__Aim of the task__. In the passage on probability distributions, which two questions does it suggest asking first?

Probability distributions can easily turn into a formula list: Bernoulli, Binomial, Poisson, Normal, Exponential, Gamma, Beta, and so on. If we only memorize probability mass functions or density functions, the names blur together quickly.

A more durable way to remember them is to ask two questions first:

- what is the random variable counting or measuring?
- how much does it vary around its center?

The mean answers "where is the center?" Variance and standard deviation answer "how spread out is it around that center?" This post puts common distributions on one map, focusing on their mean, variance, standard deviation, and the intuition behind the formulas.

__Collected material__.
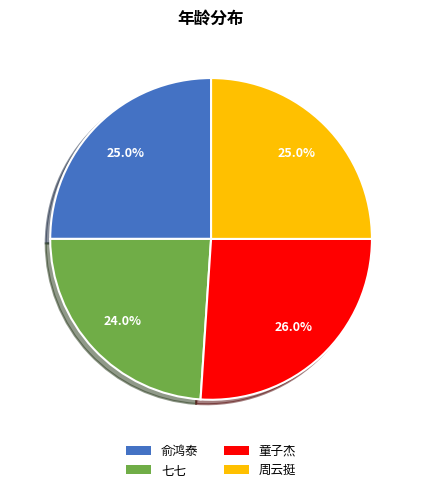

What percentage is the 童子杰 slice, to the nearest percent?

26%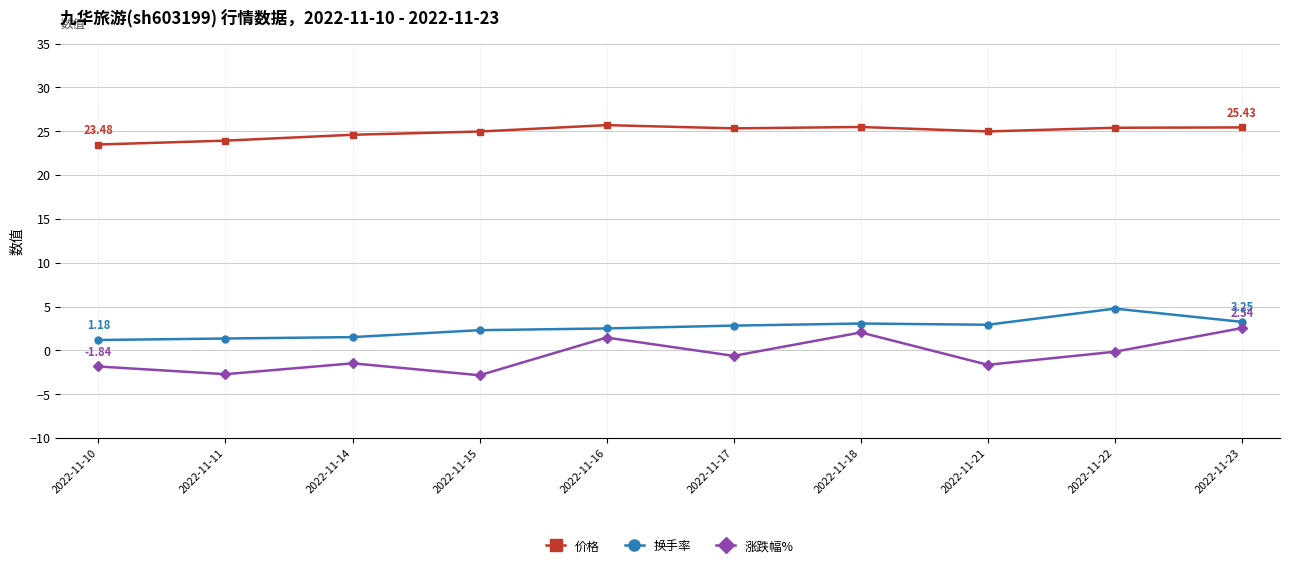

What is the value of the 涨跌幅% point at the 6th from the left?

-0.6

__Answer__. What the random variable is counting or measuring, and how much it varies around its center.